Smith returns to his hometown in America, where his sister has a family with Patrick (the same boy she was found making out with nineteen years earlier) and lives in the same house as before. Smith reconnects with Butch, and finds out Amy still lives in her grandmother's house as a fourth-grade teacher, though she is unmarried and has a child. The movie concludes with Smith re-affirming his desire to meet Amy and riding out on the same old bike to do so.

==Cast==
- Jason Lee as Butch Brunner
- Anjul Nigam as Bhaaskar Bhatnagar
- Brighton Sharbino as Amy Brunner
- Hilarie Burton as Nancy Brunner
- Roni Akurati as Smith Bhatnagar
  - Samrat Chakrabarti as Older Smith Bhatnager
- Poorna Jagannathan as Nalini Bhatnagar
- Shoba Narayan as Asha Bhatnagar
- Jake Busey as Officer Dick
- Tim Guinee as Officer Bob
- Alison Wright as Mrs. Reynolds
- Brianna Denski as Trick-or-Treater/Student (uncredited)

==Production==
The film was produced on a budget of $2 million. It was originally produced and exhibited in some festivals under the title "Good Ol' Boy", before Good Deed Entertainment has acquired the film for a theatrical release.

The movie was shot in New York's Hudson Valley, about 90 mi north of New York City. The scene in the movie in which Smith crosses the bridge on his bicycle was filmed on the Kingston-Port Ewen Suspension Bridge crossing Rondout Creek between the town of Esopus and the city of Kingston.

== Release ==
The film premiered on June 1, 2015, at the Seattle International Film Festival. It was the Opening Night Film at the Cleveland International Film Festival and the SouthSide Film Festival.

It received a limited U.S. theatrical release in select cities on February 3, 2017, before expanding wider on February 10, 2017.

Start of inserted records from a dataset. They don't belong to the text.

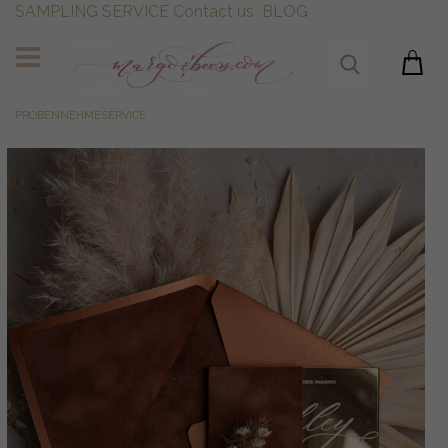
SAMPLING SERVICE
Contact us
BLOG
PROBENNEHMESERVICE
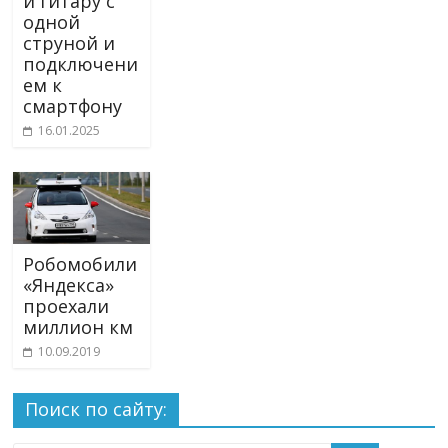
и гитару с
одной
струной и
подключени
ем к
смартфону
16.01.2025
Робомобили
«Яндекса»
проехали
миллион км
10.09.2019
Поиск по сайту:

The film got mostly positive reviews, with a 73% approval rating from 11 critics and an average rating of 7.6 out of 10 on Rotten Tomatoes. It received Time magazine's Pick of the Week and went on to win Best Narrative Feature at the Woodstock Film Festival, Naples International Film Festival, Prescott Film Festival, and also winning the Best Narrative at CAAMFest and the Best Family Film at Garden State Film Festival.